Stiglitz a remporté le prix Nobel d’économie pour son scepticisme envers le Marché über Alles.
Alors comment, dix ans après que la corruptification et toutes ces cruautés aient été dénoncées et discréditées, la Grèce (et aussi l’Espagne, le Portugal et bien d’autres) s’est-elle retrouvée prise dans les griffes sanglantes de l’austérité ?
Pour commencer, en 2000, Larry Summers, en tant que secrétaire au Trésor américain, a demandé avec succès le limogeage de Stiglitz de la Banque Mondiale et a purgé la Banque Mondiale et le FMI de tous les hérétiques opposés à l’austérité.
Pourquoi ? L’austérité peut ruiner le public, mais elle est sacrément rentable pour ceux qui sont à l’abri.
Il suffit d’une émeute et de quelques cadavres.

** Tâche A **
D’après l’extrait, pour quelle raison Stiglitz a-t-il remporté le prix Nobel d’économie ?
** Tâche B **
Recopiez le passage de l’extrait allant de "Stiglitz a remporté" jusqu’à "sont à l’abri." inclus, en substituant "ministre des Finances" à "secrétaire au Trésor".
Veuillez vous fonder uniquement sur l’extrait.

** Données disponibles **

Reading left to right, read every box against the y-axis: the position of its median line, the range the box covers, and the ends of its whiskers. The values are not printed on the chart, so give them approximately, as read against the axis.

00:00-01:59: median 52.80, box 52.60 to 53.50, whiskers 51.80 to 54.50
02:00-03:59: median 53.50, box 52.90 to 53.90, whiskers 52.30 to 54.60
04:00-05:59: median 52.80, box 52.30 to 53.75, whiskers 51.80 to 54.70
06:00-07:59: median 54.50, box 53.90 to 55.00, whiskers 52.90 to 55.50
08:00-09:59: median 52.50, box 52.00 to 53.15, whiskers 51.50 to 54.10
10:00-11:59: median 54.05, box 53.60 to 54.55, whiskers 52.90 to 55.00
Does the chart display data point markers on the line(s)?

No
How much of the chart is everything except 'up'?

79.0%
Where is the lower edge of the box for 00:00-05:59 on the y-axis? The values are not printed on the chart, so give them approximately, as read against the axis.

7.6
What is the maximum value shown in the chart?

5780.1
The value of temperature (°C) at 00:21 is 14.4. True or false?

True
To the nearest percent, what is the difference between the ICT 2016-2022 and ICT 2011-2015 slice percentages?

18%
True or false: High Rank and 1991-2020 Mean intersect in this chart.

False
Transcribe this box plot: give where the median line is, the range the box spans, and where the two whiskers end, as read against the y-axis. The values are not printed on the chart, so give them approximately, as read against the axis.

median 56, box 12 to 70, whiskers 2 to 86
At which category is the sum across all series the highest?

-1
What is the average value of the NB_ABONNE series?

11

** Résultat A **
Pour son scepticisme envers le Marché über Alles.

** Résultat B **
Stiglitz a remporté le prix Nobel d’économie pour son scepticisme envers le Marché über Alles.
Alors comment, dix ans après que la corruptification et toutes ces cruautés aient été dénoncées et discréditées, la Grèce (et aussi l’Espagne, le Portugal et bien d’autres) s’est-elle retrouvée prise dans les griffes sanglantes de l’austérité ?
Pour commencer, en 2000, Larry Summers, en tant que ministre des Finances américain, a demandé avec succès le limogeage de Stiglitz de la Banque Mondiale et a purgé la Banque Mondiale et le FMI de tous les hérétiques opposés à l’austérité.
Pourquoi ? L’austérité peut ruiner le public, mais elle est sacrément rentable pour ceux qui sont à l’abri.